At this point we have a pretty good looking table. But it has 4 extra rows at the top we need to get rid of. Plus I don't want every column. I only want the first column (quarter) and last three columns (How lost, Pl-Yds, and TOP). This is a personal choice. I suppose I could have snagged every column, but decided to just get a few. To get what I want, I define two new variables, "rn" and "cn". They stand for row number and column number, respectively. "dsum2" is a list object with the table in the first element, [[1]]. I reference that in the call to the dim () function. The first element returned is the number of rows, the second the number of columns. Using "rn" and "cn" I then index dsum2 to pull out a new table called "ds". This is pretty much what I wanted. The rest of the function is mainly just formatting the data and giving names to the columns.
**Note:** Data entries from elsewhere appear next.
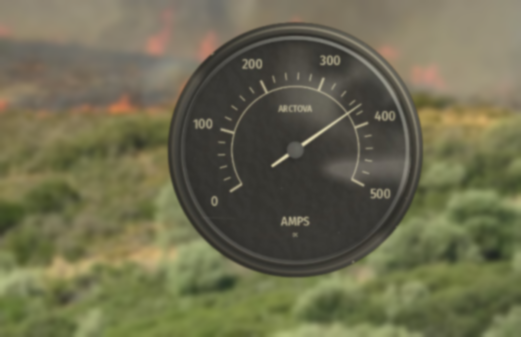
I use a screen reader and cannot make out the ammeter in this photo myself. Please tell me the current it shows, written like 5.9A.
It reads 370A
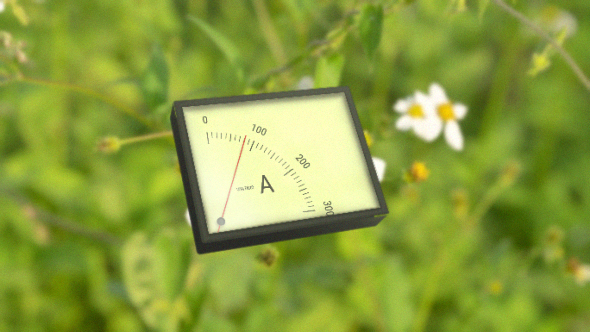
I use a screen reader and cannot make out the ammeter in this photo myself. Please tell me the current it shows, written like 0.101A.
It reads 80A
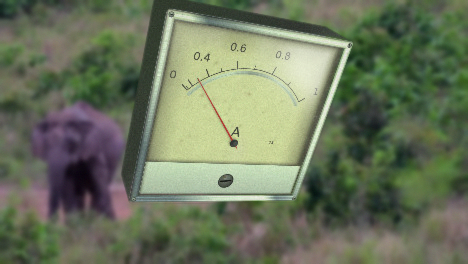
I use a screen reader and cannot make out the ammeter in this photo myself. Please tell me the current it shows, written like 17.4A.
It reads 0.3A
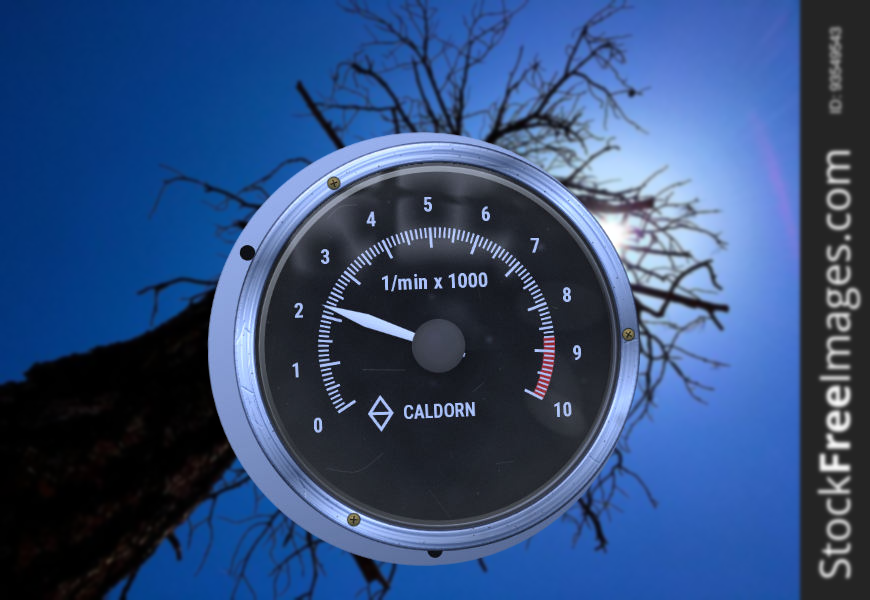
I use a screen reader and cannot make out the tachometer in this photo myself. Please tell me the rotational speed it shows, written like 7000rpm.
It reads 2200rpm
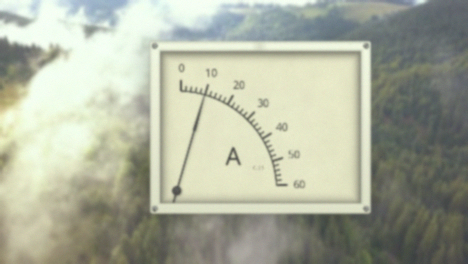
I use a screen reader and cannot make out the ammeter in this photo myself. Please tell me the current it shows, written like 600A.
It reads 10A
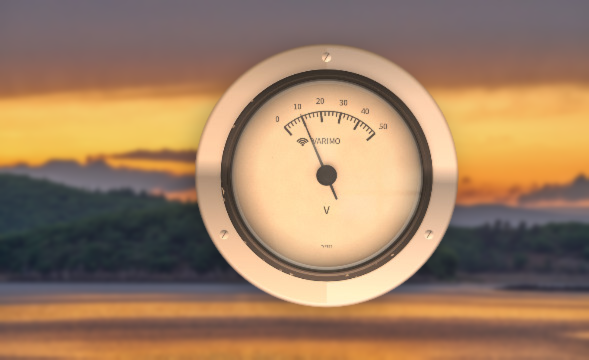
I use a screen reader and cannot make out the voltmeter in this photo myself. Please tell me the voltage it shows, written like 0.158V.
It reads 10V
The next three lines of code serve to break up the "Pl-Yds" column into two separate columns: plays and yards. The following five lines change variable classes and remove the old "Pl-Yds" column. After that I assign names to the columns and drop unused factor levels. Next up I convert TOP into seconds. This allows me to do mathematical operations, such as summing and averaging.

The final chunk of code adds the opponent. This was harder than I thought it would be. I'm sure it can be done faster and easier than I did it, but what I does works. First I use the grep() function to identify the two lines that contain the phrase "Drive Summary". One will always have Virginia Tech and the other their opponent. The next line uses the invert parameter of grep to pick the line that does not contain Virginia Tech. The selected line looks like this for the first box score of 2012: "<td colspan=\"9\">Georgia Tech Drive Summary</td>". Now I need to extract "Georgia Tech". To do this I split the string by ">" and save the second element:

opp <- strsplit(opp,">")[[1]][2]

It looks like this after I do the split:

[[1]]
[1] "

Hence the need to add the "[[1]][2]" reference. Finally I substitute " Drive Summary</td" with nothing and that leaves me with "Georgia Tech". Finally I add the season and opponent to the table and update the "dsf" object. The last line is necessary to allow me to add each game summary to the bottom of the previous table of game summaries.
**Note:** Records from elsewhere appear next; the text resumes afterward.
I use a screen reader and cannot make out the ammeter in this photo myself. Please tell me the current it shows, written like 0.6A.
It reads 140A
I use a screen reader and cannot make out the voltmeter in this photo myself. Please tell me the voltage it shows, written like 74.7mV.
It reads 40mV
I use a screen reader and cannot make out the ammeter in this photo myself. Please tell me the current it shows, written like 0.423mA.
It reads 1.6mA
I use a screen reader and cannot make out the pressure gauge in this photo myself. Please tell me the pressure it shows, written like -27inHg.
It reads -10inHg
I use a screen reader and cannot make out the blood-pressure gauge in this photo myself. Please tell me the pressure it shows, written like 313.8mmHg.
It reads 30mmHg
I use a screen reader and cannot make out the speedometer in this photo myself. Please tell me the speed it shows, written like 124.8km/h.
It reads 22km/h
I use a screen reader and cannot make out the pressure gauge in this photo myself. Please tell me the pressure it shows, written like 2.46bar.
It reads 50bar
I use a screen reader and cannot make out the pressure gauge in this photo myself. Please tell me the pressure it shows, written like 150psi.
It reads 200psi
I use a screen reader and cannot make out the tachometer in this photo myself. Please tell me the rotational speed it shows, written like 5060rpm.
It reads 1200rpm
Here's how I used the function to scrape all VT drive summaries from the 2012 regular season:

dsData2012 <- vtFballData(14871,14882,2012)
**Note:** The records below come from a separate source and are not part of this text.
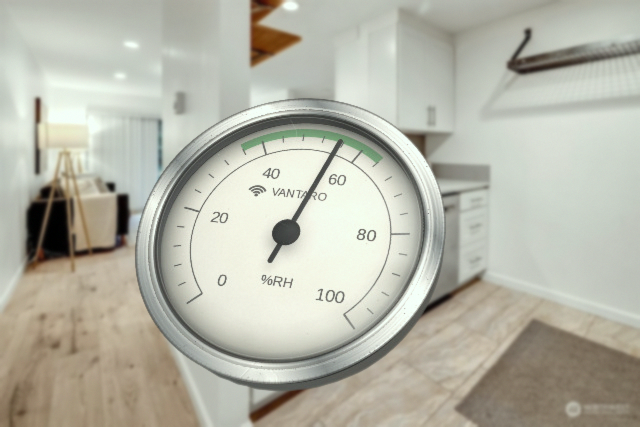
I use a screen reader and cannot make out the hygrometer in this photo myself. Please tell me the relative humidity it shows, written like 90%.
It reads 56%
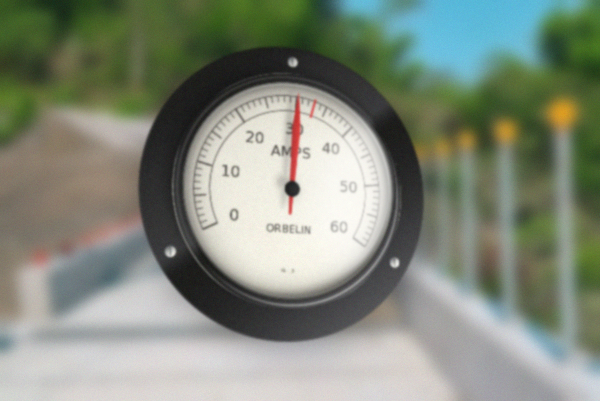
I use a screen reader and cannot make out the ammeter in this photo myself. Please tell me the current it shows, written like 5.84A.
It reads 30A
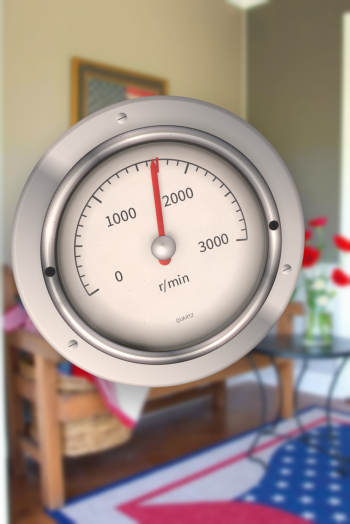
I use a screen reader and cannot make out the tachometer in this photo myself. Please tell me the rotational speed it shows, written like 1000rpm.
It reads 1650rpm
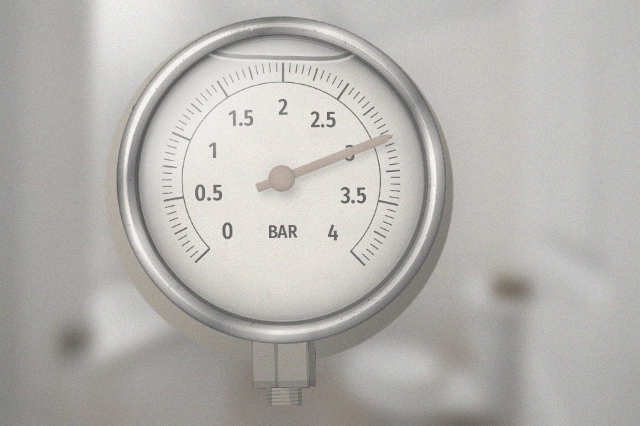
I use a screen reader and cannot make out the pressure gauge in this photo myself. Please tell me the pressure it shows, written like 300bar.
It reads 3bar
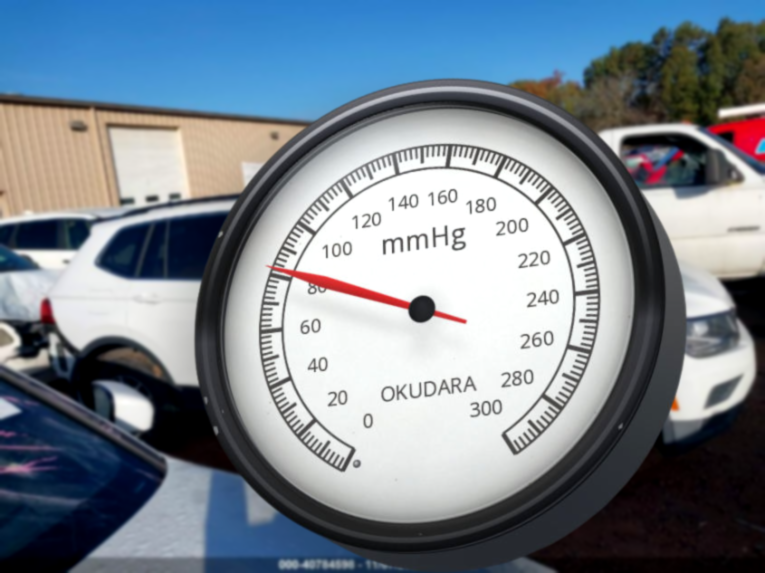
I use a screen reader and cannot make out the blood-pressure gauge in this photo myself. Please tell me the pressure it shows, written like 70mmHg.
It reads 82mmHg
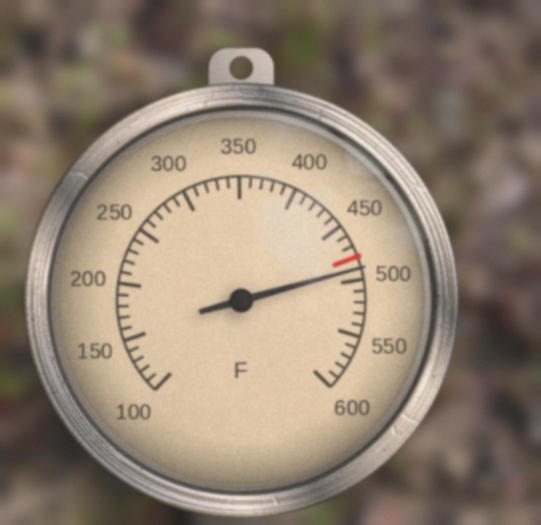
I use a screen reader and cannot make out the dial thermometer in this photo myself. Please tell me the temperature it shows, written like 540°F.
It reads 490°F
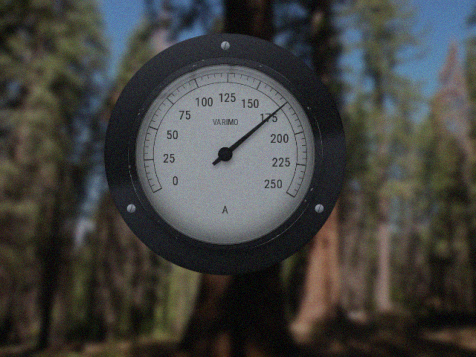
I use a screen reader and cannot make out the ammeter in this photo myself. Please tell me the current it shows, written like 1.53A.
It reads 175A
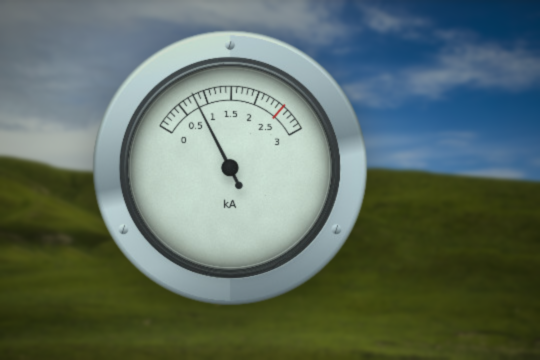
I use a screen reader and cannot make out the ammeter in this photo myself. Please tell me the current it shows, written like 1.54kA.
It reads 0.8kA
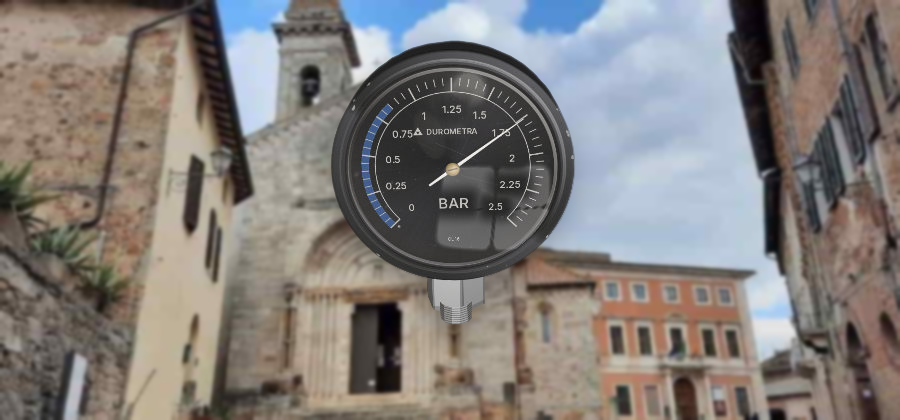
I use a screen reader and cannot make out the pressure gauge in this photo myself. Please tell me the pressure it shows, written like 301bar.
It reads 1.75bar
To identify start and stop numbers I had to go to the VT 2012 stats page and hover over all the box score links to figure out the number sequence. Fortunately they go in order. (Thank you VT athletic dept!) The bowl game is out of sequence; its number is 15513. But I could get it by calling vtFballData(15513,15513,2012). After I call the function, which takes about 5 seconds to run, I get a data frame that looks like this:

 season          opp quarter result top plays yards
   2012 Georgia Tech       1   PUNT 161     6    24
   2012 Georgia Tech       1     TD 287    12    56
   2012 Georgia Tech       1  DOWNS 104     5    -6
   2012 Georgia Tech       2   PUNT 298     7    34
   2012 Georgia Tech       2   PUNT  68     4    10
   2012 Georgia Tech       2   PUNT  42     3     2

Now I'm ready to do some analysis! There are plenty of other variables I could have added, such as whether VT won the game, whether it was a home or away game, whether it was a noon, afternoon or night game, etc. But this was good enough as an exercise. Maybe in the future I'll revisit this little function and beef it up.